Sectarian factions to hold reconciliation talks as US vice-president continues visit.
He urged Sunni groups to participate in the reconciliation meeting.
“If you want to fix something, you can’t do it by boycotts. Everybody should participate,” he said.
But the National Concord Front said only certain members of its organisation had been invited to attend the meeting.
“The Concord Front will not attend the conference as we were not invited as a bloc,” Salim Abdallah, a spokesman for the group, said.
He said the bloc was also protesting at the way Iraq handled the case of a former deputy minister who was acquitted on allegations of organising Shia death squads that targeted Sunnis.
Earlier the month, an Iraqi court freed Hakim al-Zamili, a former deputy health minister, saying there was no evidence against him.
Brigadier General Hamid al-Shammari, the health ministry’s security chief, was also acquitted during the same trial.

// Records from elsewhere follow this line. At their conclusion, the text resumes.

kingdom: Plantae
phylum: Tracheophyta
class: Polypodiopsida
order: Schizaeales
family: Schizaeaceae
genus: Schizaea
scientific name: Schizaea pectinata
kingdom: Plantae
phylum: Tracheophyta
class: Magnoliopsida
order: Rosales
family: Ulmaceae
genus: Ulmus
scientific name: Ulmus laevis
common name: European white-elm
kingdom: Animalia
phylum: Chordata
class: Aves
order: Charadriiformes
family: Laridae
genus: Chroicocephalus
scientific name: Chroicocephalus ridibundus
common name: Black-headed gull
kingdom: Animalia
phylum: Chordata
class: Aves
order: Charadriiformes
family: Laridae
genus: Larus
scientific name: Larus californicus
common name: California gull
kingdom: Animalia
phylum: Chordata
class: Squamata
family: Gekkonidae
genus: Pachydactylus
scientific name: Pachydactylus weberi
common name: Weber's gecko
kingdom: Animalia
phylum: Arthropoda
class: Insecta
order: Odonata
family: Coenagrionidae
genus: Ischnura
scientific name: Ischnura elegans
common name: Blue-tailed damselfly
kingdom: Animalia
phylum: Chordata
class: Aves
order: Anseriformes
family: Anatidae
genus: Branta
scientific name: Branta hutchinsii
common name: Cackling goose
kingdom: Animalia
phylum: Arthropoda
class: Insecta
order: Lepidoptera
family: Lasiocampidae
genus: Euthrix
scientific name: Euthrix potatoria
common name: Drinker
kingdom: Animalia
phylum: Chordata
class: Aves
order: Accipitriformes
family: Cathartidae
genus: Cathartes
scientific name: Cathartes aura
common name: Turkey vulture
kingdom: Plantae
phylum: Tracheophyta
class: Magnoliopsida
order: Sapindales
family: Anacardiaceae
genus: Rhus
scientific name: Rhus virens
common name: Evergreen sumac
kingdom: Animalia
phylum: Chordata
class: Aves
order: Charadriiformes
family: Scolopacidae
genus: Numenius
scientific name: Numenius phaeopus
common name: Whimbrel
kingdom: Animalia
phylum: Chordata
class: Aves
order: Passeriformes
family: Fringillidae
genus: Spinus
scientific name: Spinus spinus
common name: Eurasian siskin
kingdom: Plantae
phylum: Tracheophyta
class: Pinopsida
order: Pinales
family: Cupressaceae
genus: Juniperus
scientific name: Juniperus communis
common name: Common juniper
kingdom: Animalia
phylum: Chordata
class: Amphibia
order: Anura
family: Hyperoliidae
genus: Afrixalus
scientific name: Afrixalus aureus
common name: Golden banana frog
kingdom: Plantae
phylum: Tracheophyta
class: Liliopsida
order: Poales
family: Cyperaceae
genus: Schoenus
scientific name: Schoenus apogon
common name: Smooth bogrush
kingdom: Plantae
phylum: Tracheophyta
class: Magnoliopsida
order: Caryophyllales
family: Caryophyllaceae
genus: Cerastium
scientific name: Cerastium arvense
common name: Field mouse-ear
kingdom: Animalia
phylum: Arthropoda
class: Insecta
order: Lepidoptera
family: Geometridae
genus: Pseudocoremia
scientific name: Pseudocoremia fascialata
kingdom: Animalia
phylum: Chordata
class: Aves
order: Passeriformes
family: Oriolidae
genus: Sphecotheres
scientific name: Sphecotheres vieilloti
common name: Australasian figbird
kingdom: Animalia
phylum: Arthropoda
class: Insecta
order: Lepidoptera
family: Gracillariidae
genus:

“The Zamili case has emerged as a big obstacle in reconciliation, because the way it was handled has not satisfied the Concord Front,” Abdallah said.
The two-day conference in Baghdad comes as a US military commander said that progress towards lasting peace in Iraq has been too slow.
General David Petraeus, told the Washington Post that “no one” in the US and Iraqi governments “feels that there has been sufficient progress by any means in the area of national reconciliation”.
In recent months the US has sent 30,000 extra troops to Iraq in what it calls an attempt to rein in sectarian violence.
Dick Cheney, US vice-president, said on Monday during an unscheduled visit to Iraq that he was wary of large-scale US troop cuts.
He said that any advances in security for Iraqis would be wiped out should troops be pulled out of the country.
The aim of the troop ‘surge’ is to give Iraq’s leaders a chance to pass a raft of laws intended to attract armed groups back into mainstream politics, but parts of the legislation package have stalled in parliament.
The peace talks are the second attempt by Maliki to end sectarian fighting that has gripped the country since suspected Sunni fighters blew up a Shia shrine in February 2006.